» Görevler ve Sorular
[a] Anket yazısında adı geçen futbol takımları hangileri? Hepsini sıralayın.
[b] Anket yazısını iki cümleyle özetler misiniz?

» Alıntılanan Metin
# # #
23 Temmuz 2009 Perşembe

Anket değerlendirmesi: PES 2010'da hangi takımı alırsınız?


Yaptığımız en tuzak anketin değerlendirmesine hoşgeldiniz. Çok fazla yorum yuapmak istemiyorum. Gönül bağlarıyla bağlı oldukları Ankaragücü takımını alacağını söyleyen arkadaşlara şunu söylemek isterim. Sizce Ankaragücü takımı bu oyunda olacak mı sizce? Aynı şekilde Eskişehirspor... Fluminense'ye verilen oylar belli zaten. Adriano manyağı olan delimezar vermiştir hepsini. Real Madrid'e oy veren realist ve endüstriyel futbolun kölesi olmuş arkadaşlara işe hiçbir şey demiyorum. Ne biçim anket olmuş lan bu? Laf etmediğim şık kalmadı.
# # #
» Öğeler

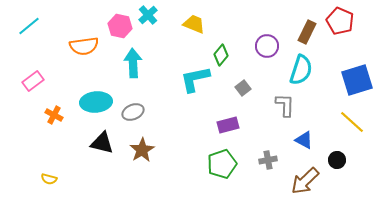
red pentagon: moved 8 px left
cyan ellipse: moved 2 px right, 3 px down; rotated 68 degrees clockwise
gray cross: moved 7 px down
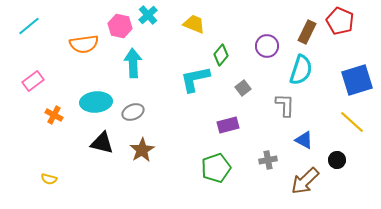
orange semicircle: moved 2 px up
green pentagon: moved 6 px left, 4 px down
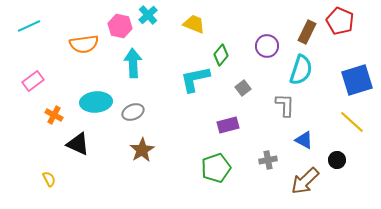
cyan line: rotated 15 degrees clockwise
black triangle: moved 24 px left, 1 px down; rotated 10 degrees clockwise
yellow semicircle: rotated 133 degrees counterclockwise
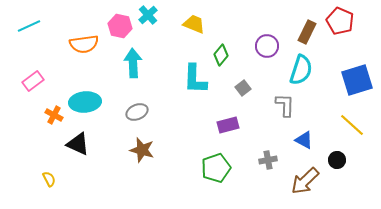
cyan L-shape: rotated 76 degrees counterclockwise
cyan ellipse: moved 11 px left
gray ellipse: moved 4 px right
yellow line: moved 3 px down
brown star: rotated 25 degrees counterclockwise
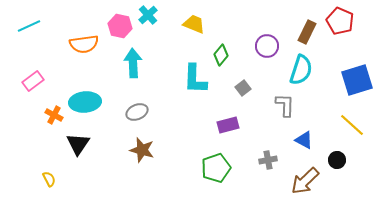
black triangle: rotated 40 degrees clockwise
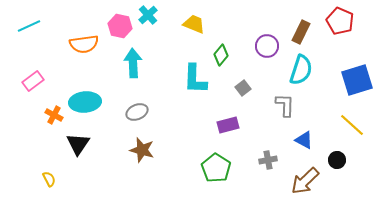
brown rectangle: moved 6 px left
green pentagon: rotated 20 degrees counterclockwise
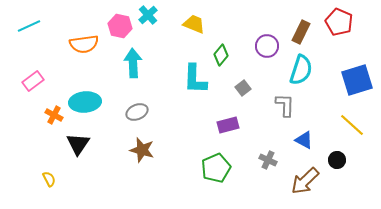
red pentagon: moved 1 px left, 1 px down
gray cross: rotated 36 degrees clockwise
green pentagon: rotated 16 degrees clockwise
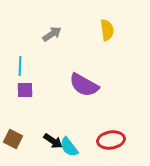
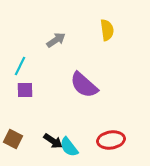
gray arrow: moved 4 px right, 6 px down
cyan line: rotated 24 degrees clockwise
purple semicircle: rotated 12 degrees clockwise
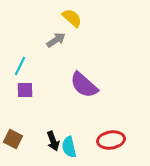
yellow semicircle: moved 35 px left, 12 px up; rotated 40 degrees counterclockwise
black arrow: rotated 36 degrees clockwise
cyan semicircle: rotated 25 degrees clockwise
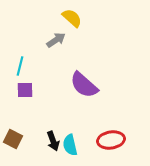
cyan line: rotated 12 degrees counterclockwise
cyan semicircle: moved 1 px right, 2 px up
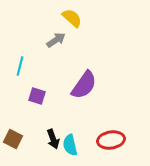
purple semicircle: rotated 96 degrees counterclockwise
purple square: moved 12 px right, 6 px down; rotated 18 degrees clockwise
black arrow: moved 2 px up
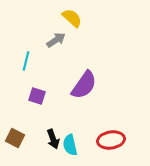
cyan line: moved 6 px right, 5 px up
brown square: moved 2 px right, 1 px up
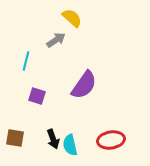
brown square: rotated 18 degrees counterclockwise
# # #
» Alıştırma Sonuçları
[a] Ankaragücü, Eskişehirspor, Fluminense, Real Madrid

[b] Yazar, PES 2010'da hangi takımın alınacağını soran anketi değerlendiriyor ve Ankaragücü ile Eskişehirspor'u seçenlere bu takımların oyunda olup olmayacağını soruyor. Fluminense oylarının hepsini Adriano hayranı delimezar'ın verdiğini düşünüyor, Real Madrid'e oy verenleri endüstriyel futbolun kölesi olarak niteliyor ve laf etmediği şık kalmadığını söylüyor.